CNN/Stylemagazine.com Newswire | 7/20/2017, 1:15 p.m.
For President Donald Trump, loyalty in Washington is a one-way street. Trump's trashing of several of his administration's top justice ...
Attorney General Jeff Sessions

By Jeff Zeleny and Dan Merica

CNN

WASHINGTON (CNN) -- For President Donald Trump, loyalty in Washington is a one-way street.

Trump's trashing of several of his administration's top justice officials in an interview with The New York Times on Wednesday, including Attorney General Jeff Sessions, is causing deep alarm inside the West Wing, leading some to worry that their loyalty to Trump might not be reciprocated from the man in the Oval Office.

There's also a general sense of bewilderment as to why Trump gave the interview.
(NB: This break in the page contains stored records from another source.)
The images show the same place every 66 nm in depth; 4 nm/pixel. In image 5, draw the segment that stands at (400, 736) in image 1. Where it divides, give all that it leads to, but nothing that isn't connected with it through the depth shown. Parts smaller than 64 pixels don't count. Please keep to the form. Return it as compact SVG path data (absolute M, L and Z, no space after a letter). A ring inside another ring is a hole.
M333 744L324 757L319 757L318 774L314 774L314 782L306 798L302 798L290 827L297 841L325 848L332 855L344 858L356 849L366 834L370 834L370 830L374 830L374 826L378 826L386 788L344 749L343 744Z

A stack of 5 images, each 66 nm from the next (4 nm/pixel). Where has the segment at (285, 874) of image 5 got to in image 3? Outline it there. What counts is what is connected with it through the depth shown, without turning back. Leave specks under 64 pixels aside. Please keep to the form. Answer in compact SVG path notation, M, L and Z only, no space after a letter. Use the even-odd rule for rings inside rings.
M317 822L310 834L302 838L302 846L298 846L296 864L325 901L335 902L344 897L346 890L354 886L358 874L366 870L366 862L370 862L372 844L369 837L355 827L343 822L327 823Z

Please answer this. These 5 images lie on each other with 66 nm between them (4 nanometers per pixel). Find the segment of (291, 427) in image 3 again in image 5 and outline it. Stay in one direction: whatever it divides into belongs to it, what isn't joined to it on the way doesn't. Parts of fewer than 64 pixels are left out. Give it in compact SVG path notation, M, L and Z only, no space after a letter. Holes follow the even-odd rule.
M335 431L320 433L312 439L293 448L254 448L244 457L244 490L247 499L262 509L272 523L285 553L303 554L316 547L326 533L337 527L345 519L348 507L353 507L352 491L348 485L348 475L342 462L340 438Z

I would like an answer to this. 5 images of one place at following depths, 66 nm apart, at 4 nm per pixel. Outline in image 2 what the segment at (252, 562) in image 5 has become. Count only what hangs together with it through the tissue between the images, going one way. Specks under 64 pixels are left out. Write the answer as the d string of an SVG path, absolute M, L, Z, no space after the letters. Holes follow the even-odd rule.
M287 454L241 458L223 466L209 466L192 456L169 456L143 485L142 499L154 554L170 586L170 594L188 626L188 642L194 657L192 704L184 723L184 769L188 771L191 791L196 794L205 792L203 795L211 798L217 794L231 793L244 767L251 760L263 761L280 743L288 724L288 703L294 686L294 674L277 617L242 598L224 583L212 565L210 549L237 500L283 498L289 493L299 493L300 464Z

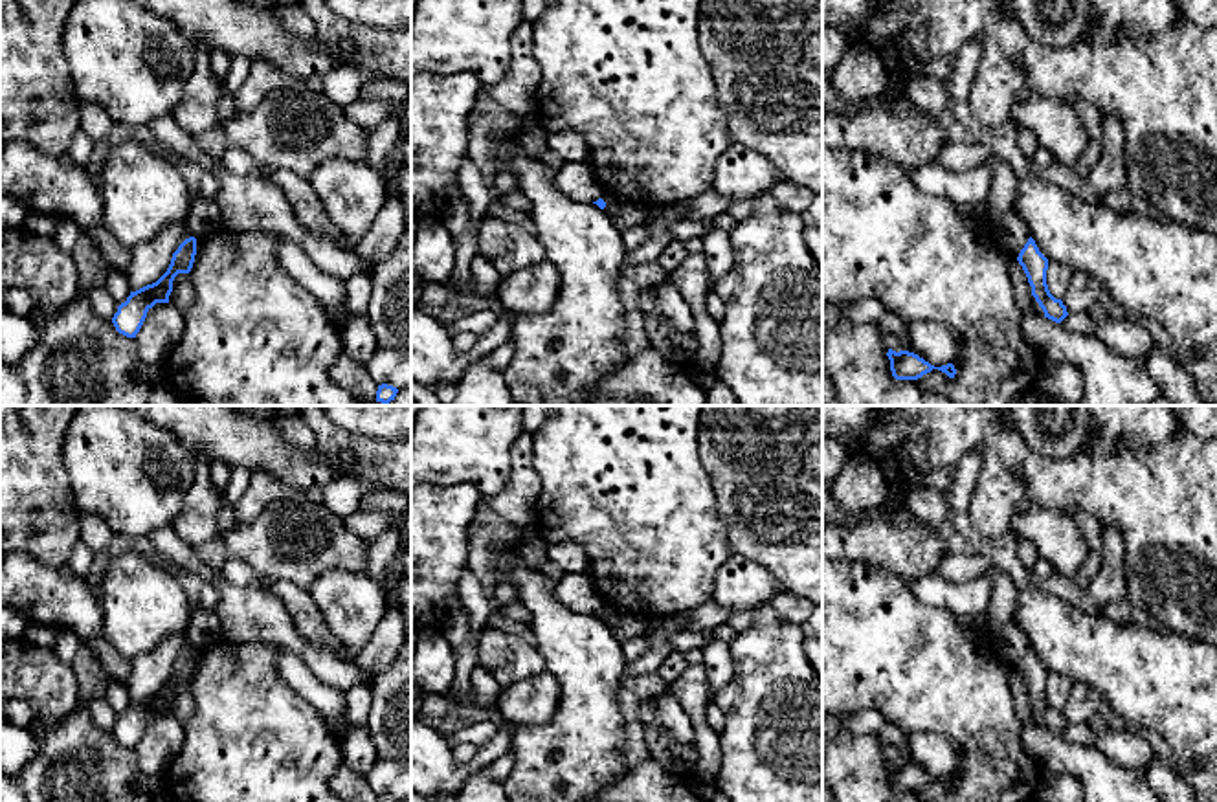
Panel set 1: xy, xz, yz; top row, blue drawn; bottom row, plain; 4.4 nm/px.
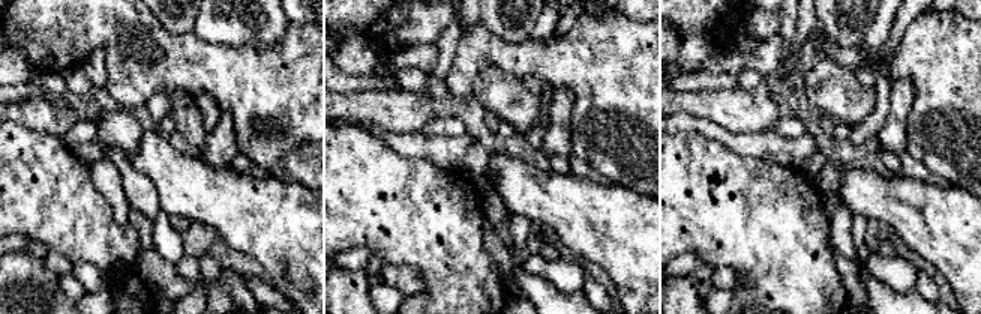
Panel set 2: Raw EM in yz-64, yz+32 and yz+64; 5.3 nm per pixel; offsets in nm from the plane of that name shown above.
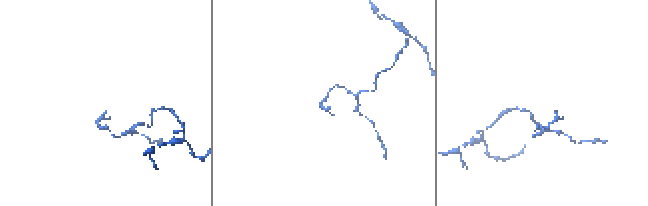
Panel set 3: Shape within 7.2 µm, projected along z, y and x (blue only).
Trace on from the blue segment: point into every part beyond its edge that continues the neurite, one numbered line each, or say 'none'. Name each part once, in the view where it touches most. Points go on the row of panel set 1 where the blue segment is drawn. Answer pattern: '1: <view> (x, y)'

Health care was the focus of the day. He actually got engaged -- to what effect we don't yet know -- but then this.

"It's chilling," one White House official said.

Conversations with the official and one top Republican in frequent contact with the West Wing show a president who has long been angry with Sessions' decision to recuse himself from the Russia probe, but rather than subsiding and moving on as Trump sometimes does, the anger has grown into a passionate rage.

"No one was more loyal than Sessions. No one," a White House official said, speaking confidentially to avoid drawing the President's ire.

The thinking goes: If this kind could happen to Sessions, it could happen to anyone. One official described the President's blasting of Sessions as only intensifying the already low morale inside the West Wing.

Trump faulted Sessions for accepting his offer to be attorney general and then recusing himself shortly thereafter due to undisclosed contacts he had with Russian officials during the campaign. The President said those actions were "very unfair" to him.

"Sessions," Trump told The New York Times, "should have never recused himself and if he was going to recuse himself he should have told me before he took the job and I would have picked somebody else."

He added: "How do you take a job and then recuse yourself? If he would have recused himself before the job, I would have said, 'Thanks, Jeff, but I'm not going to take you.' It's extremely unfair -- and that's a mild word -- to the President."

Loyalty

The comments are a stunning rebuke from a president who craves loyalty, demanding it from those who work for him. Trump has written extensively about the trait in his books, as well, touting it as the most critical quality as person can have.

But as Trump has eased into life in the White House, his demands for loyalty have proven to be unrequited, most recently shown by how he lashed out at Sessions, one of his earliest and most dedicated supporters.

Sessions declined to hit back at Trump during a press briefing Thursday, telling reporters that he "plan(s) to continue to do so as long as that is appropriate."

Sessions loyalty to Trump has been unflinching for years. The conservative senator was his first Senate endorsement, long before any other Republican heavyweights were on board. The senator also stood by Trump after the Access Hollywood tape controversy, where Trump was heard making lewd comments about sexually assaulting women. And Sessions even helped fill Trump's inner circle with confidants of his own, including Stephen Miller, Trump's top policy aide, and Rick Dearborn, a top White House legislative aide.